» INPUT ROWS
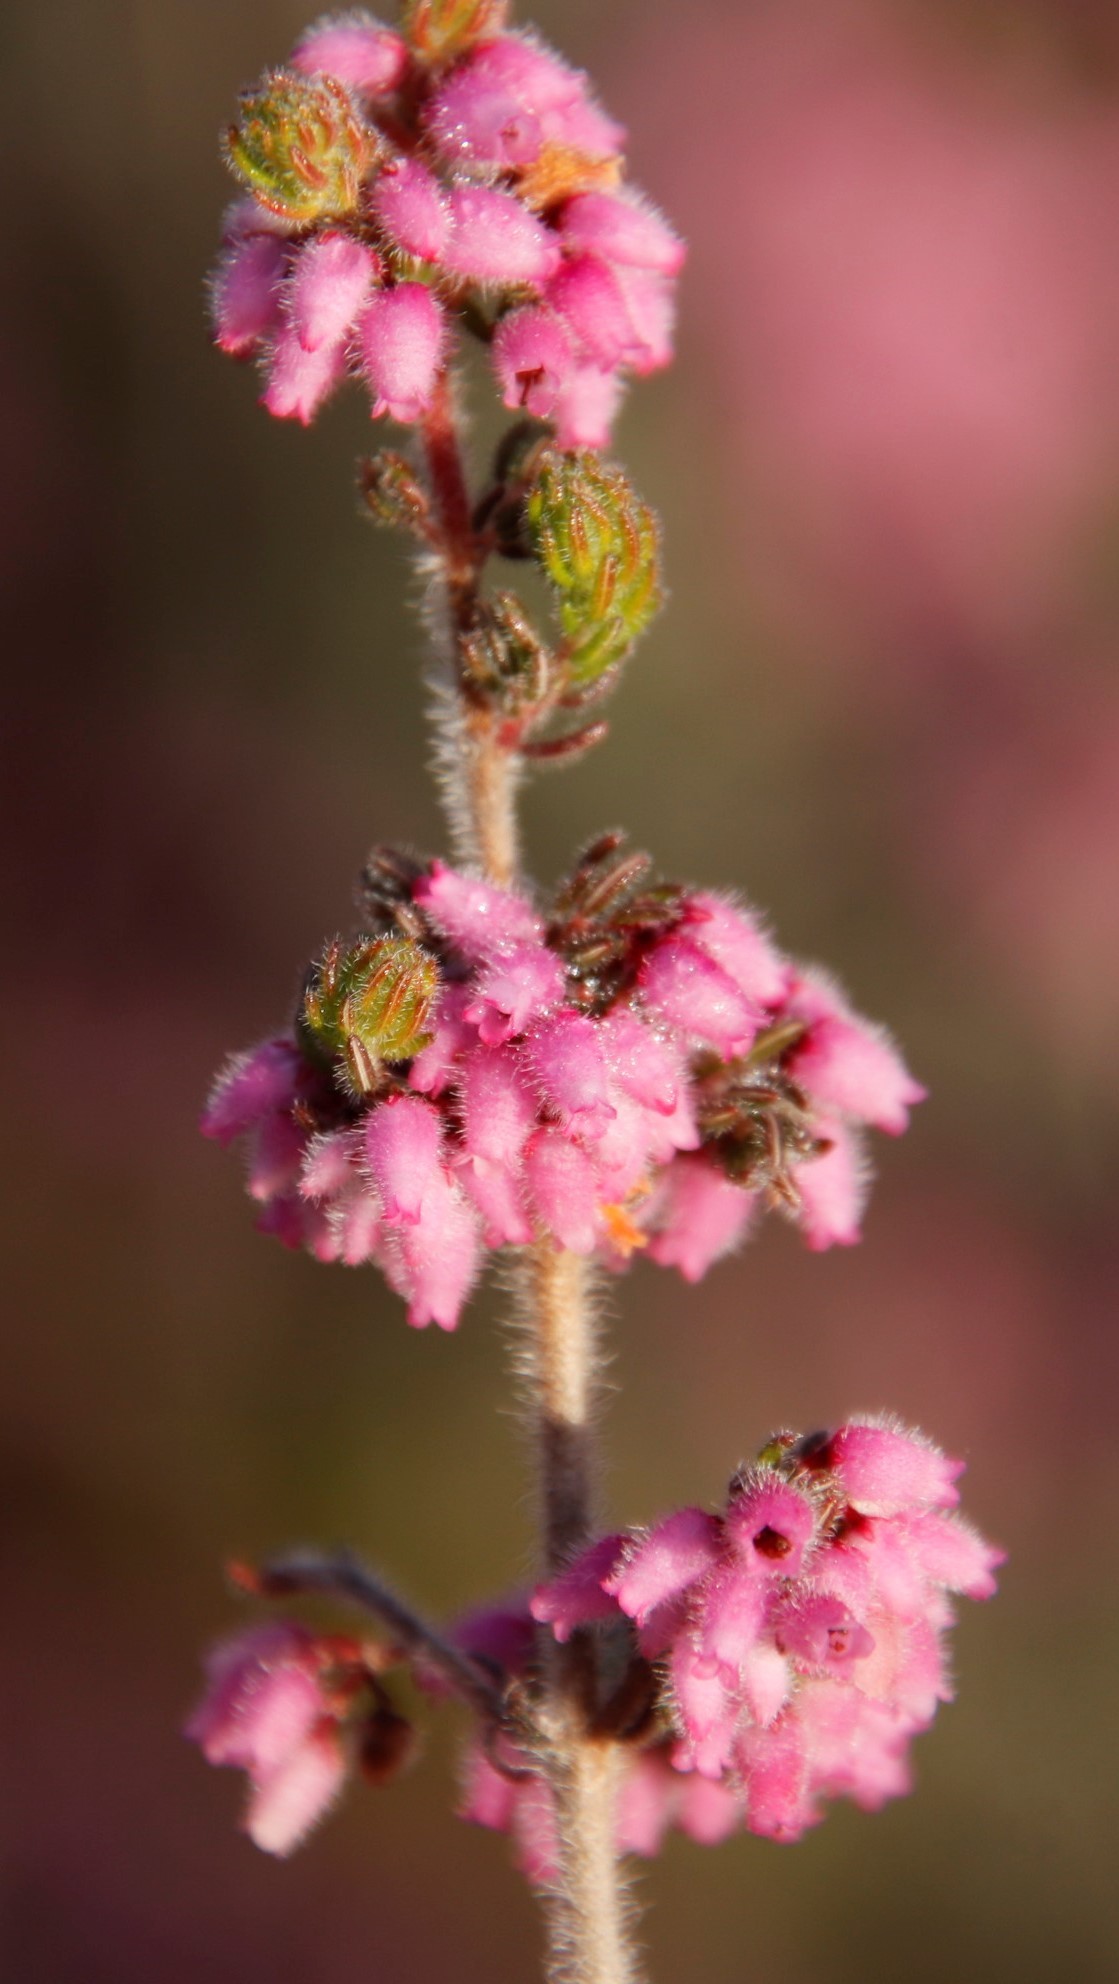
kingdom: Plantae
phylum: Tracheophyta
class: Magnoliopsida
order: Ericales
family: Ericaceae
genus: Erica
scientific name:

» SET TASK
Copy every line of the material above word for word, leaving out the pictures.

» TASK SOLUTION
kingdom: Plantae
phylum: Tracheophyta
class: Magnoliopsida
order: Ericales
family: Ericaceae
genus: Erica
scientific name:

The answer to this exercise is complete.